To investigate the progression of the illness and opioid journeys of people who are taking opioids for chronic non-cancer pain.
In-depth qualitative interviews were conducted with 20 people who were taking opioids for non-cancer pain. A purposive sample was drawn from patients attending two pain clinics in Melbourne, Australia. Transcripts were analyzed within case, as individual narratives, and across case, as a thematic analysis. Conceptual explanatory variables were developed.
The experience of taking opioids for chronic non-cancer pain varies greatly between individuals and these diverse narratives—chaos, restitution, and quest narratives—raise questions about why and how some individuals find a way forward, while others remain in situations of chaotic and worsening ill health. We offer an explanation for this variability in terms of four key influences: support from individual health professionals and the health system; medical explanation or solutions; social support and social responsibilities; and the use of non-pharmaceutical interventions and self-help strategies. A unifying theme was the importance of maintaining hope.

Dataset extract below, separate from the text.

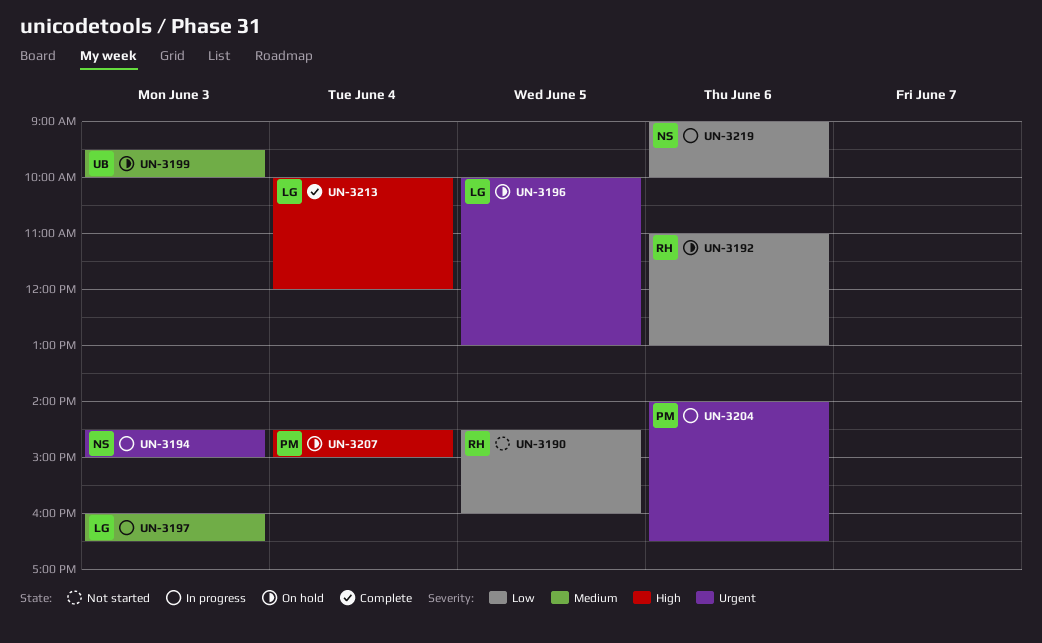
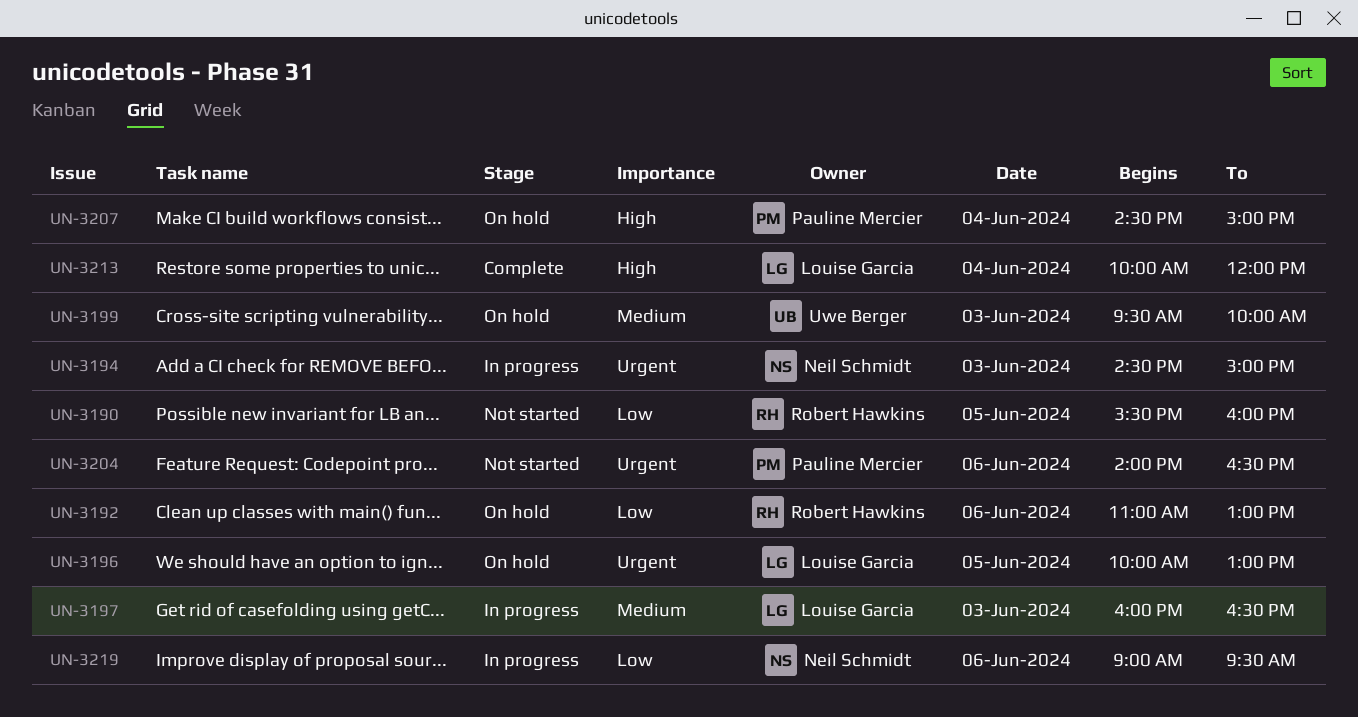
UN-3190, begins: 14:30 -> 15:30
UN-3204, status: In progress -> Not started
UN-3219, ends: 10:00 -> 09:30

The four key factors influencing the progress of people taking opioids for chronic non-cancer pain are rooted in the provisions made by society for caring for this patient group and involve relationships between patient and provider, between patients and their social world, and between different providers and their professional knowledge. In our patient sample, effective support involved the provision and maintenance of hope, and professionals who are knowledgeable about opioids and chronic pain, good communicators, and cognizant with their patients’ social support and responsibilities.